Begitulah pikiran Sierra sebelumnya, hingga detik kemudian ia mendengar sesuatu dari arah pohon rindang yang terletak tak jauh dari serambinya. Tubuh Sierra menegang seketika. Suara itu seperti suara ranting pohon diinjak, suara semak-semak disibak, suara yang mengganggu. Tangan Sierra meraba-raba ke sekelilingnya, mencoba menemukan sesuatu untuk dapat ia jadikan alat perlindungan. Akhirnya, tangannya berhasil menggapai payung. Alat itu adalah yang terdekat dengannya.

Dengan payung di tangan kanannya, Sierra melangkah mendekati pohon itu. Apakah itu hantu? Perampok? Atau...Sierra bergidik ngeri. Tidak pernah ia merasa setakut ini.

Kaki Sierra terasa semakin berat ketika ia mendekati pohon rindang itu. Matanya dapat melihat dengan jelas sebuah sosok tinggi dan tegap, berdiri di belakang pohon, membelakanginya.

Sierra mengumpulkan keberanian dari dalam dirinya. Ia memejamkan matanya karena takut melihat sosok itu, tapi kedua tangannya dengan kuat terayun ke arah sosok tersebut. Ia memukul sosok itu dengan payungnya. Berulang kali, dengan mata yang terpejam, yang hanya Sierra inginkan adalah sosok itu untuk hilang.

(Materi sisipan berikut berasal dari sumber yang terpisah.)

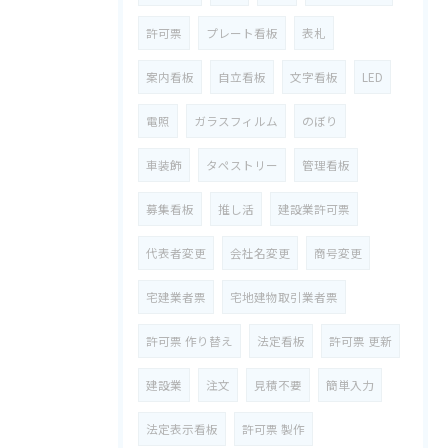
許可票
プレート看板
表札
案内看板
自立看板
文字看板
LED
電照
ガラスフィルム
のぼり
車装飾
タペストリー
管理看板
募集看板
推し活
建設業許可票
代表者変更
会社名変更
商号変更
宅建業者票
宅地建物取引業者票
許可票 作り替え
法定看板
許可票 更新
建設業
注文
見積不要
簡単入力
法定表示看板
許可票 製作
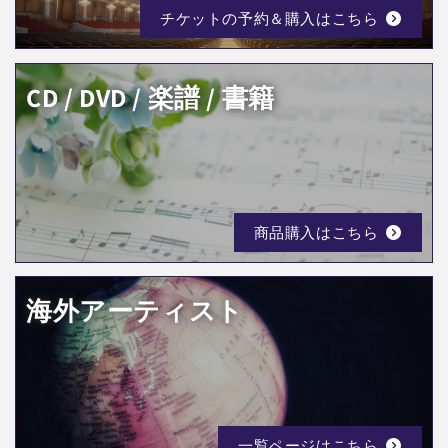
チケットの予約＆購入はこちら
CD / DVD / 楽譜 / 書籍
商品購入はこちら
海外アーティスト
一覧ページはこちら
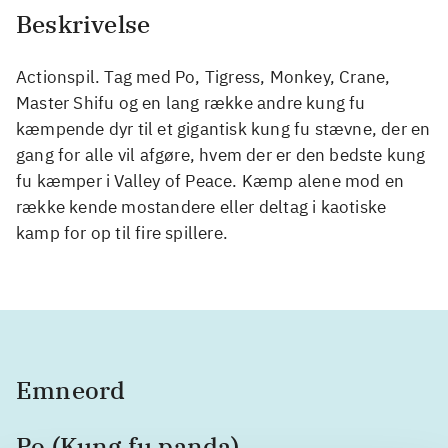
Beskrivelse
Actionspil. Tag med Po, Tigress, Monkey, Crane,
Master Shifu og en lang række andre kung fu
kæmpende dyr til et gigantisk kung fu stævne, der en
gang for alle vil afgøre, hvem der er den bedste kung
fu kæmper i Valley of Peace. Kæmp alene mod en
række kende mostandere eller deltag i kaotiske
kamp for op til fire spillere.
Emneord
Po (Kung fu panda)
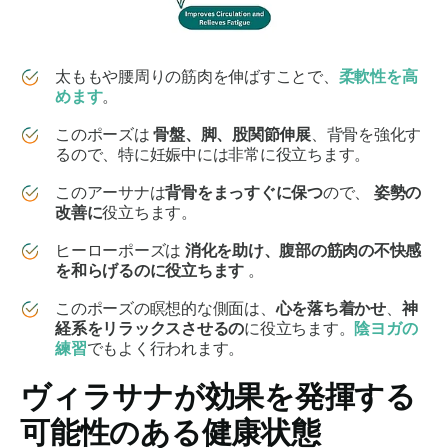
太ももや腰周りの筋肉を伸ばすことで、
柔軟性を高
めます
。
このポーズは
骨盤、脚、股関節伸展
、背骨を強化す
るので、特に妊娠中には非常に役立ちます。
このアーサナは
背骨をまっすぐに保つ
ので、
姿勢の
改善に
役立ちます。
ヒーローポーズは
消化を助け、腹部の筋肉の不快感
を和らげるのに役立ちます
。
このポーズの瞑想的な側面は、
心を落ち着かせ
、
神
経系をリラックスさせるの
に役立ちます。
陰ヨガの
練習
でもよく行われます。
ヴィラサナ
が効果を発揮する
可能性のある健康状態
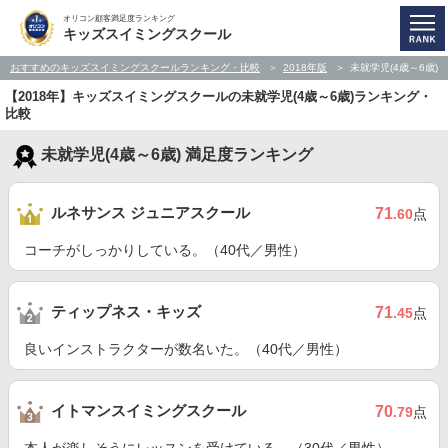
オリコン顧客満足度ランキング
キッズスイミングスクール
おすすめのキッズスイミングスクールランキング・比較
2018年版
未就学児(4歳～6歳)
【2018年】キッズスイミングスクールの未就学児(4歳～6歳)ランキング・
比較
未就学児(4歳～6歳) 満足度ランキング
ルネサンス ジュニアスクール
71
.60
点
コーチがしっかりしている。（40代／男性）
ティップネス・キッズ
71
.45
点
良いインストラクターが数名いた。（40代／男性）
イトマンスイミングスクール
70
.79
点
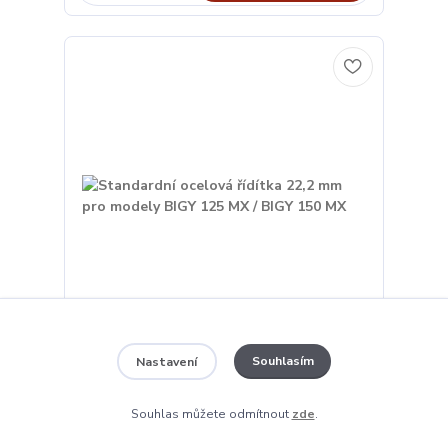
Standardní ocelová řídítka 22,2 mm pro modely
Souhlasím
Nastavení
BIGY 125 MX / BIGY 150 MX
490 Kč
/
ks
Souhlas můžete odmítnout
zde
.
na objednávku
405 Kč
bez DPH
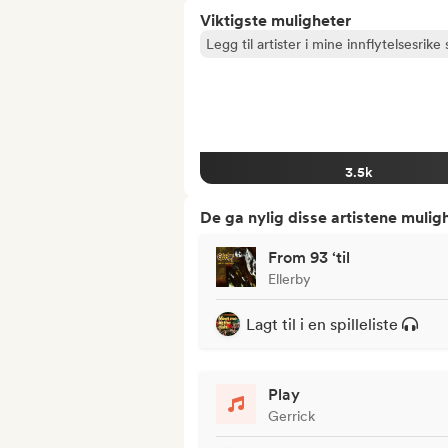
Viktigste muligheter
Legg til artister i mine innflytelsesrike s
3.5k
De ga nylig disse artistene mulig
From 93 ‘til
Ellerby
Lagt til i en spilleliste
Play
Gerrick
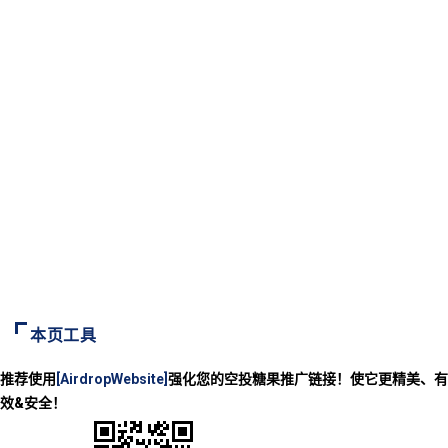
本页工具
推荐使用
[AirdropWebsite]
强化您的空投糖果推广链接！使它更精美、有
效&安全！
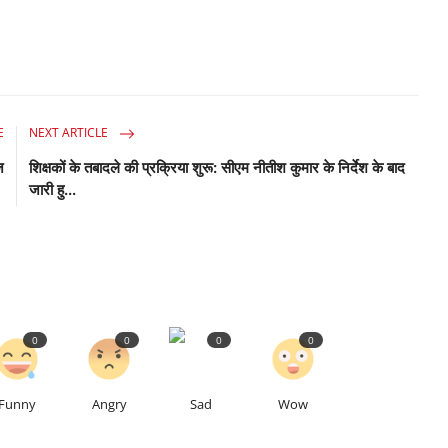
E
NEXT ARTICLE
ज
शिक्षकों के तबादले की प्रक्रिया शुरू: सीएम नीतीश कुमार के निर्देश के बाद
जारी हु...
0
0
0
0
Funny
Angry
Sad
Wow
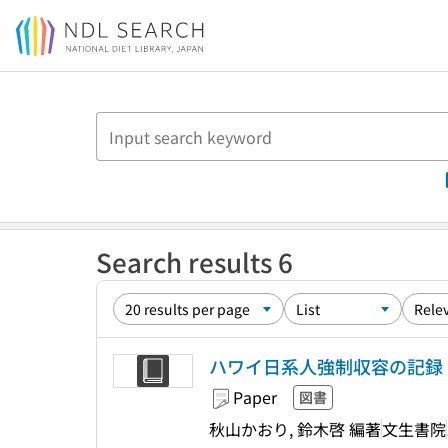
Jump to main content
Search results 6
ハワイ日系人強制収容の記録 
Paper
図書
秋山かおり, 鈴木啓 編著
文生書院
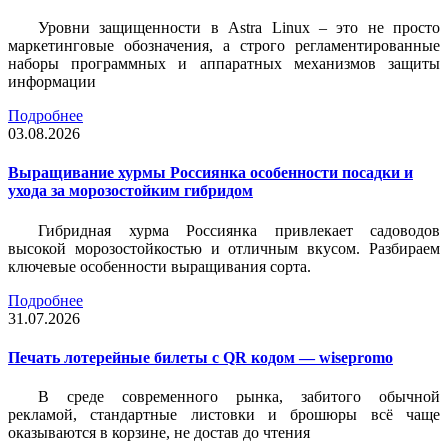
Уровни защищенности в Astra Linux – это не просто
маркетинговые обозначения, а строго регламентированные
наборы программных и аппаратных механизмов защиты
информации
Подробнее
03.08.2026
Выращивание хурмы Россиянка особенности посадки и
ухода за морозостойким гибридом
Гибридная хурма Россиянка привлекает садоводов
высокой морозостойкостью и отличным вкусом. Разбираем
ключевые особенности выращивания сорта.
Подробнее
31.07.2026
Печать лотерейные билеты c QR кодом — wisepromo
В среде современного рынка, забитого обычной
рекламой, стандартные листовки и брошюры всё чаще
оказываются в корзине, не достав до чтения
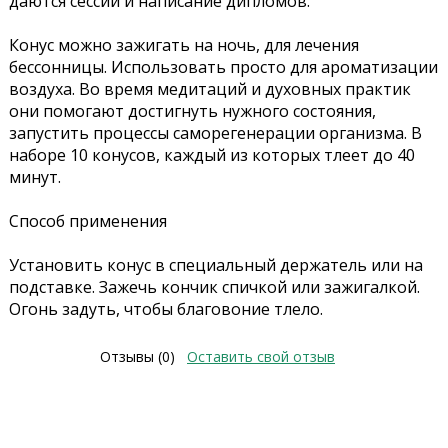
даются сессии и написание дипломов.
Конус можно зажигать на ночь, для лечения
бессонницы. Использовать просто для ароматизации
воздуха. Во время медитаций и духовных практик
они помогают достигнуть нужного состояния,
запустить процессы саморегенерации организма. В
наборе 10 конусов, каждый из которых тлеет до 40
минут.
Способ применения
Установить конус в специальный держатель или на
подставке. Зажечь кончик спичкой или зажигалкой.
Огонь задуть, чтобы благовоние тлело.
Отзывы (0)
Оставить свой отзыв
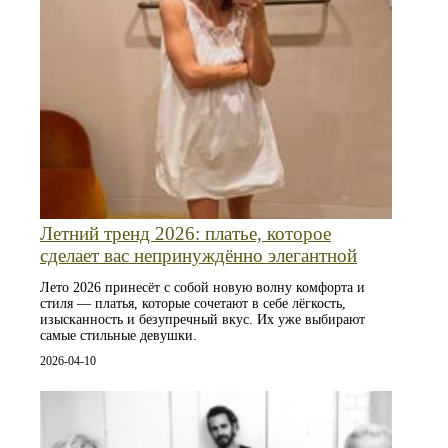
Летний тренд 2026: платье, которое
сделает вас непринуждённо элегантной
Лето 2026 принесёт с собой новую волну комфорта и
стиля — платья, которые сочетают в себе лёгкость,
изысканность и безупречный вкус. Их уже выбирают
самые стильные девушки.
2026-04-10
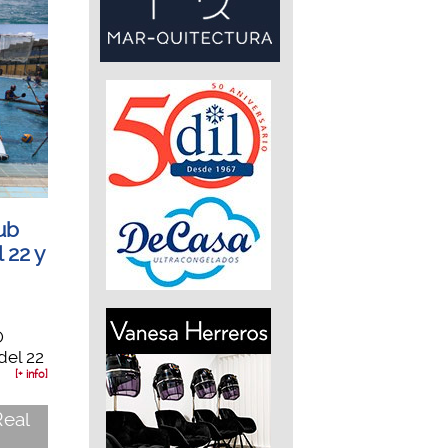
ub
 22 y
LO
del 22
[+ info]
Real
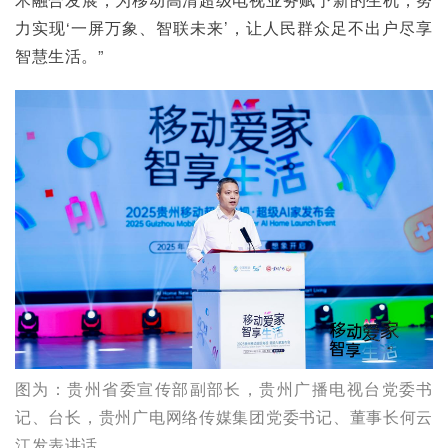
力实现‘一屏万象、智联未来’，让人民群众足不出户尽享
智慧生活。”
图为：贵州省委宣传部副部长，贵州广播电视台党委书
记、台长，贵州广电网络传媒集团党委书记、董事长何云
江发表讲话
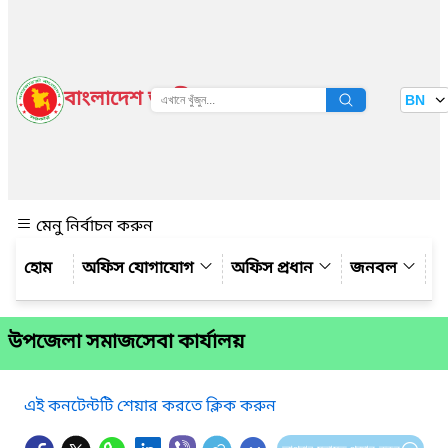
বাংলাদেশ জাতীয় তথ্য বাতায়ন
BN
দেখুন
মেনু নির্বাচন করুন
অফিস যোগাযোগ
অফিস প্রধান
জনবল
ঊ
উপজেলা সমাজসেবা কার্যালয়
এই কনটেন্টটি শেয়ার করতে ক্লিক করুন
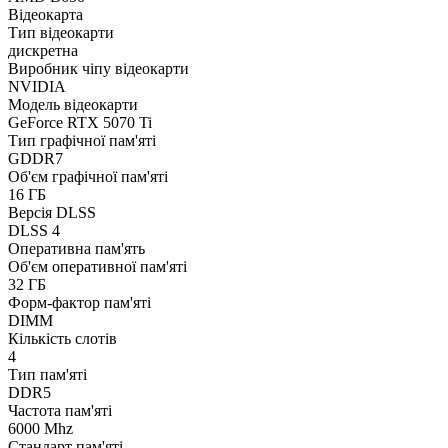
Відеокарта
Тип відеокарти
дискретна
Виробник чіпу відеокарти
NVIDIA
Модель відеокарти
GeForce RTX 5070 Ti
Тип графічної пам'яті
GDDR7
Об'єм графічної пам'яті
16 ГБ
Версія DLSS
DLSS 4
Оперативна пам'ять
Об'єм оперативної пам'яті
32 ГБ
Форм-фактор пам'яті
DIMM
Кількість слотів
4
Тип пам'яті
DDR5
Частота пам'яті
6000 Mhz
Стандарт пам'яті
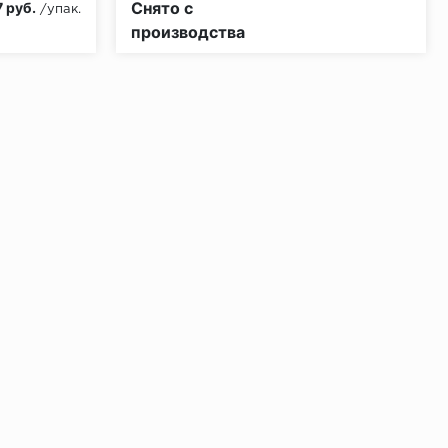
Снято с
 руб.
/упак.
производства
ении 48 часов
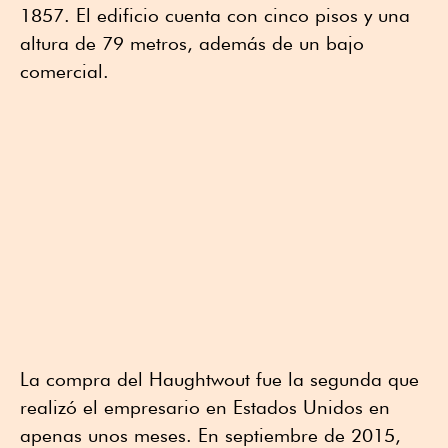
1857. El edificio cuenta con cinco pisos y una
altura de 79 metros, además de un bajo
comercial.
La compra del Haughtwout fue la segunda que
realizó el empresario en Estados Unidos en
apenas unos meses. En septiembre de 2015,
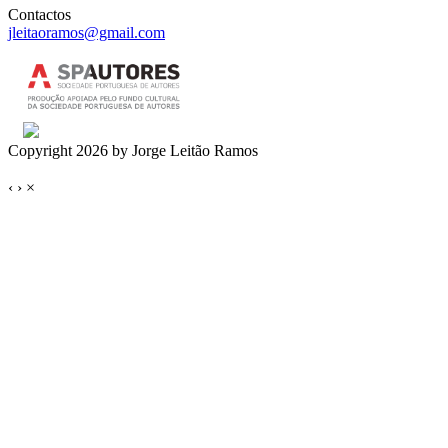
Contactos
jleitaoramos@gmail.com
Copyright 2026 by Jorge Leitão Ramos
‹
›
×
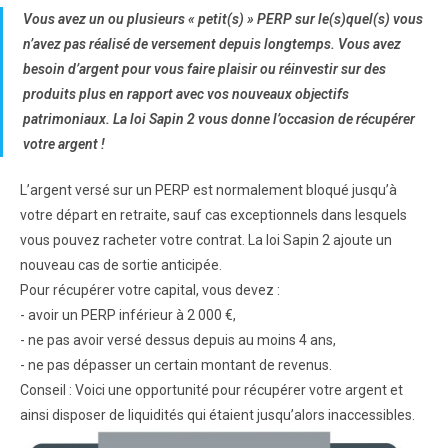
Vous avez un ou plusieurs « petit(s) » PERP sur le(s)quel(s) vous
n’avez pas réalisé de versement depuis longtemps. Vous avez
besoin d’argent pour vous faire plaisir ou réinvestir sur des
produits plus en rapport avec vos nouveaux objectifs
patrimoniaux. La loi Sapin 2 vous donne l’occasion de récupérer
votre argent !
L’argent versé sur un PERP est normalement bloqué jusqu’à
votre départ en retraite, sauf cas exceptionnels dans lesquels
vous pouvez racheter votre contrat. La loi Sapin 2 ajoute un
nouveau cas de sortie anticipée.
Pour récupérer votre capital, vous devez :
- avoir un PERP inférieur à 2 000 €,
- ne pas avoir versé dessus depuis au moins 4 ans,
- ne pas dépasser un certain montant de revenus.
Conseil : Voici une opportunité pour récupérer votre argent et
ainsi disposer de liquidités qui étaient jusqu’alors inaccessibles.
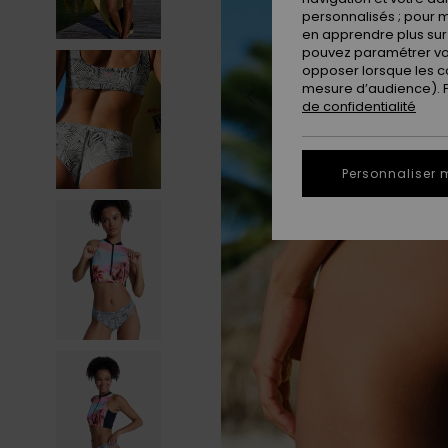
personnalisés ; pour m
en apprendre plus sur 
pouvez paramétrer vos
opposer lorsque les c
mesure d’audience). Po
de confidentialité
Personnaliser 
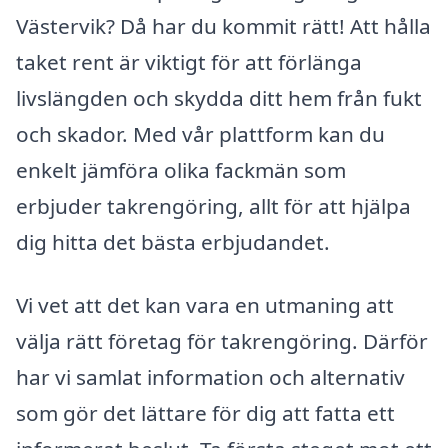
Västervik? Då har du kommit rätt! Att hålla
taket rent är viktigt för att förlänga
livslängden och skydda ditt hem från fukt
och skador. Med vår plattform kan du
enkelt jämföra olika fackmän som
erbjuder takrengöring, allt för att hjälpa
dig hitta det bästa erbjudandet.
Vi vet att det kan vara en utmaning att
välja rätt företag för takrengöring. Därför
har vi samlat information och alternativ
som gör det lättare för dig att fatta ett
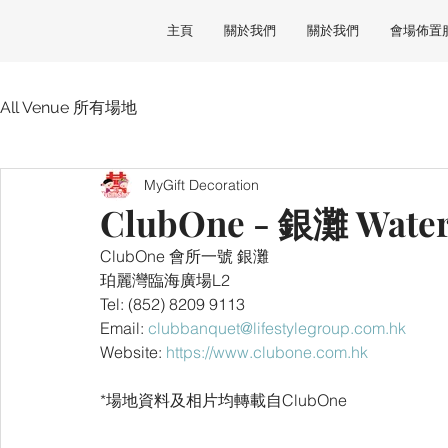
主頁
關於我們
關於我們
會場佈置
All Venue 所有場地
MyGift Decoration
ClubOne - 銀灘 Water
ClubOne 會所一號 銀灘
珀麗灣臨海廣場L2
Tel: (852) 8209 9113
Email: 
clubbanquet@lifestylegroup.com.hk
Website: 
https://www.clubone.com.hk
*場地資料及相片均轉載自ClubOne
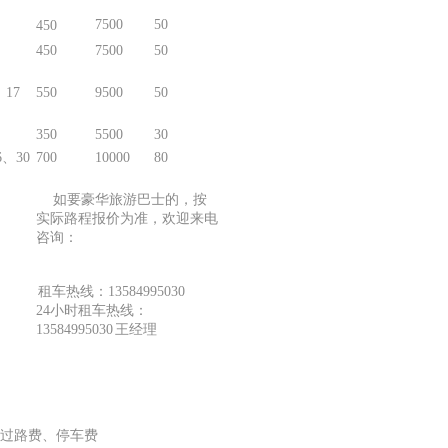
7500
50
450
450
7500
50
、17
550
9500
50
350
5500
30
、30
700
10000
80
如要豪华旅游巴士的，按
实际路程报价为准，欢迎来电
咨询：
租车热线：13584995030
24小时租车热线：
13584995030 王经理
过路费、停车费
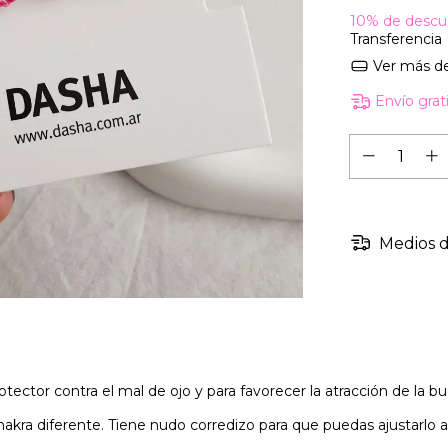
10% de descu
Transferencia
Ver más de
Envío grat
Medios d
ector contra el mal de ojo y para favorecer la atracción de la b
kra diferente. Tiene nudo corredizo para que puedas ajustarlo 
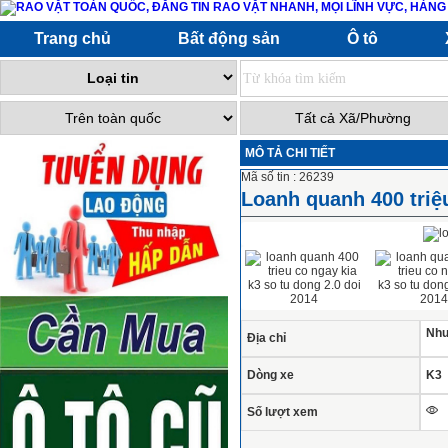
Trang chủ
Bất động sản
Ô tô
MÔ TẢ CHI TIẾT
Mã số tin : 26239
Loanh quanh 400 triệ
Nhu
Địa chỉ
Dòng xe
K3
Số lượt xem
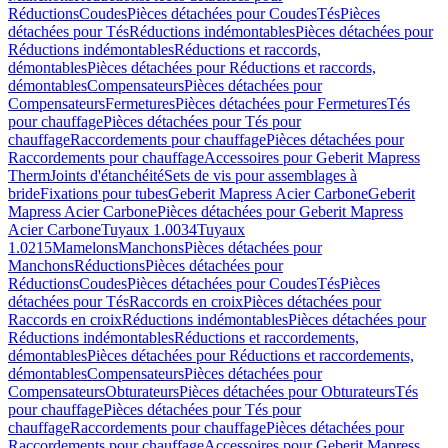
Réductions
Coudes
Pièces détachées pour Coudes
Tés
Pièces
détachées pour Tés
Réductions indémontables
Pièces détachées pour
Réductions indémontables
Réductions et raccords,
démontables
Pièces détachées pour Réductions et raccords,
démontables
Compensateurs
Pièces détachées pour
Compensateurs
Fermetures
Pièces détachées pour Fermetures
Tés
pour chauffage
Pièces détachées pour Tés pour
chauffage
Raccordements pour chauffage
Pièces détachées pour
Raccordements pour chauffage
Accessoires pour Geberit Mapress
Therm
Joints d'étanchéité
Sets de vis pour assemblages à
bride
Fixations pour tubes
Geberit Mapress Acier Carbone
Geberit
Mapress Acier Carbone
Pièces détachées pour Geberit Mapress
Acier Carbone
Tuyaux 1.0034
Tuyaux
1.0215
Mamelons
Manchons
Pièces détachées pour
Manchons
Réductions
Pièces détachées pour
Réductions
Coudes
Pièces détachées pour Coudes
Tés
Pièces
détachées pour Tés
Raccords en croix
Pièces détachées pour
Raccords en croix
Réductions indémontables
Pièces détachées pour
Réductions indémontables
Réductions et raccordements,
démontables
Pièces détachées pour Réductions et raccordements,
démontables
Compensateurs
Pièces détachées pour
Compensateurs
Obturateurs
Pièces détachées pour Obturateurs
Tés
pour chauffage
Pièces détachées pour Tés pour
chauffage
Raccordements pour chauffage
Pièces détachées pour
Raccordements pour chauffage
Accessoires pour Geberit Mapress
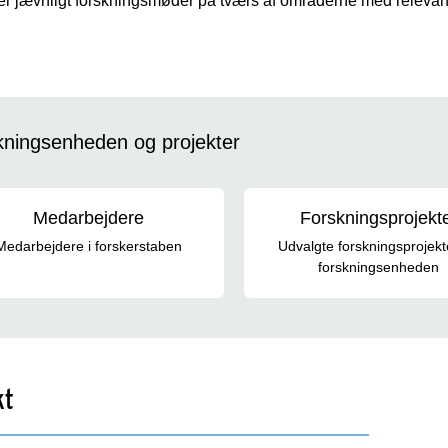
er jævnligt forskningsmøder på tværs af områderne med relevant
kningsenheden og projekter
Medarbejdere
Forskningsprojekt
Medarbejdere i forskerstaben
Udvalgte forskningsprojekt
forskningsenheden
kt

Tapi ternyata, dugaannya salah.

"Eh! Cewek gila! Eh, woi! Gila, lo, ya!?" Suara teriakan seorang cowok membuat Sierra berhenti mengayunkan payungnya. Cowok itu menahan tangan Sierra yang berusaha memukulnya dengan payung.

Sierra pelan-pelan membuka matanya, takut kalau yang tiba-tiba muncul adalah hantu. Ketika ia membuka matanya lebar-lebar, ia sangat terkejut. Saking terkejutnya, Sierra sampai tersungkur jatuh, terjerembab beberapa langkah ke belakang. Mungkin, kaki dan sekujur tubuhnya lemas tadi, sehingga sekarang ketika ia benar-benar yakin di depannya adalah manusia, tubuhnya menjadi hilang tenaga dan jatuh terjerembab di atas tanah.

Bagaimana ia tidak kaget kalau ternyata yang di hadapannya ini adalah cowok sombong yang angkuh itu?

"Kamu...ngapain kamu di sini?" Sierra berusaha bangkit berdiri. Ia mengelap tangannya yang kotor pada celana pendeknya, "Kamu nguntit aku, ya? Bagaimana bisa kamu ada di sini?"

Savier mengelus siku tangan kirinya dengan wajah meringis kesakitan, "Lo emang cewek gila, ya? Kalau mau jadi atlit tinju, liat-liat dulu. Jangan orang hidup lo bikin mati kayak gini. Gue bisa mati kalau ditimpuk pake payung gituan, tau!"

Sierra melirik payung yang masih berada di tangannya, "Maaf."

Savier baru menyadari kalau gadis yang sedari tadi menghantamnya ini adalah si gadis pucat. Benaknya terus berpikir, bersamaan dengan hatinya. Apakah ini sebuah kebetulan, atau memang takdirnya, untuk bertemu dengan si gadis pucat ini terus-menerus?